Chemotherapy is necessary for saving the lives of many cancer patients, but can it also contribute to the cancer's recurrence? A study published online this month in Nature used deep sequencing to track how cancer genomes evolve after chemotherapy in patients with acute myeloid leukemia (AML) and revealed evidence that chemotherapy leads to new mutations.
Although chemotherapy is effective at putting cancer into remission for most patients with AML, the majority eventually experience a relapse. A longstanding question concerns the extent to which chemotherapy itself contributes to relapses by driving mutations that allow cancer cells to resist treatment.
To better understand how chemotherapy affects the cancer genome, researchers at Washington University School of Medicine in St. Louis, MO, sequenced the genomes of primary tumors from 8 patients with AML who had undergone chemotherapy but eventually experienced a relapse.
Comparing the genetic sequences in skin and initial and relapsed tumor samples with a median of 590-fold coverage per site, the researchers tracked the evolution of distinct clusters of cancer cells with the same mutations. They found that, in all cases, patients had a founding clone that was the basis for AML, and that the founding clone or a subclone derived from it gained mutations that allowed it to survive and evolve into the relapse clone.

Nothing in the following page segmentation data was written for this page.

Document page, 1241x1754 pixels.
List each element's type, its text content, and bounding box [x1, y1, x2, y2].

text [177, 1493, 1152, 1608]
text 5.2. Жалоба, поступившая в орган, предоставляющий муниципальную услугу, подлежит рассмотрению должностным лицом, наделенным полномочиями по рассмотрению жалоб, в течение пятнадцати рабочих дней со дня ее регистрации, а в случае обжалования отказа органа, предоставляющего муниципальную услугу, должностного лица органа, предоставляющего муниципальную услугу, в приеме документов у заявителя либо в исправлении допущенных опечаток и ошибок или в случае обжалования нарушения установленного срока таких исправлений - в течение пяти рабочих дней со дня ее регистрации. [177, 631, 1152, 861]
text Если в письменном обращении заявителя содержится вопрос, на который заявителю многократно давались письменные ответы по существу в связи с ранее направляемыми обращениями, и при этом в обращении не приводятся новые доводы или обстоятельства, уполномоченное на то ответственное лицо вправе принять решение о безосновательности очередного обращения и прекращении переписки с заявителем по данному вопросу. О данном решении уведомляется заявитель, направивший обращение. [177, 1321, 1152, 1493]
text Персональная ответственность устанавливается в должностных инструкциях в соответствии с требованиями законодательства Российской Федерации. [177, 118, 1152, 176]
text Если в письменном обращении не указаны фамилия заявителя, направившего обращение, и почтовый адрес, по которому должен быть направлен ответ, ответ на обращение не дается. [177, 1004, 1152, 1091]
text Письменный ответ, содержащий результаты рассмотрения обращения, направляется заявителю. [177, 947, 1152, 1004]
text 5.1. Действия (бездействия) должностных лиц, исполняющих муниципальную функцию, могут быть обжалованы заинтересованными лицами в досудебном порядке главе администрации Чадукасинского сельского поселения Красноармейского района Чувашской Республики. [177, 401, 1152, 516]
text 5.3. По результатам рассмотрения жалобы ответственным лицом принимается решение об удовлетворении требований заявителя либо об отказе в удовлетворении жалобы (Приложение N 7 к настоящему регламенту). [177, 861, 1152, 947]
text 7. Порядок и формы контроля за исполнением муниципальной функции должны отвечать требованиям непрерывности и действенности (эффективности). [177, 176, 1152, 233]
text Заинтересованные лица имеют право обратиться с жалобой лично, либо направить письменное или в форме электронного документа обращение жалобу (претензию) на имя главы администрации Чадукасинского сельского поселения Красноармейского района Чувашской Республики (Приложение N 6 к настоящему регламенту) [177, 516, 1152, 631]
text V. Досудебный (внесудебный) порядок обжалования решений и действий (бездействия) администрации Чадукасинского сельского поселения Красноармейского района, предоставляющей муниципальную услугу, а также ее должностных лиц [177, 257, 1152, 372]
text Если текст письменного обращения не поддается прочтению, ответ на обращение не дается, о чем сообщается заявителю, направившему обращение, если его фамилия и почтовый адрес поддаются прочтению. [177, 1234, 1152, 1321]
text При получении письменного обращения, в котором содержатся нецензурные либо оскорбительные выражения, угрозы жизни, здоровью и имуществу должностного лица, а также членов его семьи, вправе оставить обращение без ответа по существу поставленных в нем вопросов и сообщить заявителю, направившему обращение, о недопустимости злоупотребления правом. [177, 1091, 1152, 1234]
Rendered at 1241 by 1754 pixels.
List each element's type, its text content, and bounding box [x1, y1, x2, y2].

Deep sequencing has revealed more evidence that, in diseases such as acute myeloid leukemia, chemotherapy may lead to new mutations that may drive resistance. Wikimedia Commons/Paulo Henrique Orlandi Mourao
Deep sequencing has revealed more evidence that, in diseases such as acute myeloid leukemia, chemotherapy may lead to new mutations that may drive resistance. Wikimedia Commons/Paulo Henrique Orlandi Mourao
John DiPersio, MD, PhD, a medical oncologist and senior author of the article, says that, whereas chemotherapy was associated with new mutations, “the genetic changes that occur are remarkably few.” Prominent among these changes were transversions, substitutions of a purine for a pyrimidine or vice versa, that are associated with DNA damage. The frequency of transversions was 46% for relapse-specific mutations but only 31% for primary tumor mutations.
DiPersio emphasizes that the study does not show chemotherapy actually causes the mutations; that remains to be proven. He also says it will be important to compare these results to relapse from other kinds of therapy. A more daunting task is to determine why some founding clones persist, and which mutations actually contribute to relapse. It may be possible, he adds, to identify genetic markers that predict whether certain cancers will persist.